In 2015 meldete die Inhaberin einer prominenten Künstleragentur den durch ihren Comedian Chris Tall bekannt gewordenen Hashtag #darferdas? u.a. für Bekleidungsstücke an. Nachdem das DPMA und das BPatG die Eintragung der Marke mit der Begründung zurückgewiesen hatten, auf der Vorderseite von T-Shirts angebracht, nehme der Verkehr den Hashtag nicht als Herkunftshinweis, sondern vielmehr als bloße Formulierung einer Frage auf, trat der BGH dem in der Rechtsbeschwerdeinstanz entgegen. So könne das Zeichen etwa auch auf dem eingenähten Etikett von Kleidungsstücken angebracht und dann als Hinweis auf die betriebliche Herkunft der Waren wahrgenommen werden. Da der BGH aber Zweifel an der Vereinbarkeit dieser Sichtweise mit den einschlägigen unionsrechtlichen Regelungen hegte, legte er die Sache dem EuGH vor. Der EuGH hat mit Urteil vom 12. September 2019 (C-541/18) entschieden, dass die Unterscheidungskraft eines als Marke angemeldeten Zeichens auch unter Berücksichtigung sämtlicher wahrscheinlicher Verwendungsarten der angemeldeten Marke zu prüfen ist. In der betreffenden Branche zwar denkbare, aber praktisch nicht bedeutsame Verwendungsarten seien dabei (weiter) regelmäßig als irrelevant einzustufen.

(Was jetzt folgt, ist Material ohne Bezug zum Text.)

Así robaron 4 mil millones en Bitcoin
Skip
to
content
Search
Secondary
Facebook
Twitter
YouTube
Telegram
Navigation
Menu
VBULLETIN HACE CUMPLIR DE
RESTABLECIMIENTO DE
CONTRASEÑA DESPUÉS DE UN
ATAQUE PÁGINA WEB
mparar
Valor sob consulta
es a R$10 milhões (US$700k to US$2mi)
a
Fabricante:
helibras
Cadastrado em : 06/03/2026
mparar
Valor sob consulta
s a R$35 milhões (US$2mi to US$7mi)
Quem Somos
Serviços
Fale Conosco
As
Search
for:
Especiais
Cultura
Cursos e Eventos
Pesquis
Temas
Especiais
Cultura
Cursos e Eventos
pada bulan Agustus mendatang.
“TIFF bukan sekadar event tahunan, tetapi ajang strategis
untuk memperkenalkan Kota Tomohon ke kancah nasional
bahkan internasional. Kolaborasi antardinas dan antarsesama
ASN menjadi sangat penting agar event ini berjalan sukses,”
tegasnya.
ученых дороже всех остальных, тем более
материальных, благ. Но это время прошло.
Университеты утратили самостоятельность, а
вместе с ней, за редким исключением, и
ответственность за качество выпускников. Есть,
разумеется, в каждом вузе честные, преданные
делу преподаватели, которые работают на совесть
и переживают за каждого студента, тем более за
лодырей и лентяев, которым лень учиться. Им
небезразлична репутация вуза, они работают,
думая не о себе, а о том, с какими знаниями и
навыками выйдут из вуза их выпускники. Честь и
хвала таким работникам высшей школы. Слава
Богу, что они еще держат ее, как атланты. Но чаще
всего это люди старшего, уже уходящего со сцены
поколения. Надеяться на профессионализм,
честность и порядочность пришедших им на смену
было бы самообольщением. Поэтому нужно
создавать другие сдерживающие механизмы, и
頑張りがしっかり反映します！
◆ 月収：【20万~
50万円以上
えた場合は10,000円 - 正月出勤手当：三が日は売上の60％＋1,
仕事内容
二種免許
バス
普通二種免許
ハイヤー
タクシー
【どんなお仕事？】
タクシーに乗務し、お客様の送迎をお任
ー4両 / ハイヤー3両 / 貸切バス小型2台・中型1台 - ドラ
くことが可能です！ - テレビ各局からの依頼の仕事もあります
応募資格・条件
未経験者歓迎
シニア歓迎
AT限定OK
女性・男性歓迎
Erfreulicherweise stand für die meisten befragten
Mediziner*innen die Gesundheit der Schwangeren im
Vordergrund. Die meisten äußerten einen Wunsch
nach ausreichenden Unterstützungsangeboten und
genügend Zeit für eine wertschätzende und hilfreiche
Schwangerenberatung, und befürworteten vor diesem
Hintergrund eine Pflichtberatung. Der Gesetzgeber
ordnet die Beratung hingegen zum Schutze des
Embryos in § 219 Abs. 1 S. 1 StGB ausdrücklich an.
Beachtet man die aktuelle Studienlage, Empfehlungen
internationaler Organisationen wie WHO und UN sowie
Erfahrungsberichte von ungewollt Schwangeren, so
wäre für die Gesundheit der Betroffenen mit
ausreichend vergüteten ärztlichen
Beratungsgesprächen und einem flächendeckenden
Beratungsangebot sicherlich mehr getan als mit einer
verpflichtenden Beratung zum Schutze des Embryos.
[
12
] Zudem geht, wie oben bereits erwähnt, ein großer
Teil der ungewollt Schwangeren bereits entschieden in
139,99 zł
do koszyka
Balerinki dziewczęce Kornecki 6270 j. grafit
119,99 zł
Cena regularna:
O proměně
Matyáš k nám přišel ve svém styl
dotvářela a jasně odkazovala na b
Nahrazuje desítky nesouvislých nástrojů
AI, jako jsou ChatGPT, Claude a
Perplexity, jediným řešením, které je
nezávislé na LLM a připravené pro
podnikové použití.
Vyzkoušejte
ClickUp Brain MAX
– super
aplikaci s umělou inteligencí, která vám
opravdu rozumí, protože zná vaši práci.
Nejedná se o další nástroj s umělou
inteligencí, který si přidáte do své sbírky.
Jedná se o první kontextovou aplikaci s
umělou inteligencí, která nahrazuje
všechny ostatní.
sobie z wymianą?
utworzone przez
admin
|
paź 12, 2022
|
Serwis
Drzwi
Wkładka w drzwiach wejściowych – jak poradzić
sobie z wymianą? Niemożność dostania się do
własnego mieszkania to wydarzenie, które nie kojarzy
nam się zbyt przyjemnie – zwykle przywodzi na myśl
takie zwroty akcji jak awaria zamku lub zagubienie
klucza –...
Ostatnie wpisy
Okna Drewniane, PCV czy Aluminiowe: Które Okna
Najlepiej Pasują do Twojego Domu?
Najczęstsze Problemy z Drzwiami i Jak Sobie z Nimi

Ob ein Zeichen Unterscheidungskraft habe, sei laut EuGH anhand seiner Wahrnehmung durch die maßgeblichen Verkehrskreise zu beurteilen. Dabei seien alle relevanten Tatsachen und Umstände zu berücksichtigen. Der Anmelder einer Marke müsse zum Zeitpunkt seiner Markenanmeldung oder deren Prüfung allerdings weder angeben noch genau wissen, wie er die angemeldete Marke im Fall ihrer Eintragung benutzen werde. Daher könnten sich die zuständigen Behörden für die Bestimmung der wahrscheinlichen Verwendung der angemeldeten Marke – und somit für die Art und Weise, in der die Marke bei Eintragung den maßgeblichen Verkehrskreisen wahrscheinlich präsentiert werden wird – auch an den bisher in der betreffenden Branche üblichen Kennzeichengewohnheiten orientieren. Bei mehreren üblichen Verwendungsarten seien diese jeweils darauf hin zu prüfen, ob der Verkehr das in Rede stehende Zeichen als Marke wahrnehme. In der betreffenden Branche zwar denkbare, aber praktisch nicht bedeutsame Verwendungsarten seien jedoch grundsätzlich als irrelevant einzustufen.
Bisher war die Unterscheidungskraft eines Zeichens nach dem EuGH zu verneinen, wenn die wahrscheinlichste Benutzung der Marke nicht markenmäßig erfolge,selbst wenn es praktisch bedeutsame und naheliegende andere markenmäßige Benutzungsmöglichkeiten für das Zeichen gab (vgl, EuGH, GRUR 2013, 519 (521) – Deichmann SE, Rn. 55).
Nunmehr erkennt der EuGH aber – dem BGH folgend – an, dass praktisch bedeutsame und naheliegende Benutzungsformen der jeweiligen Branche ebenfalls im Rahmen der Prüfung der Unterscheidungskraft des Zeichens zu berücksichtigen sind.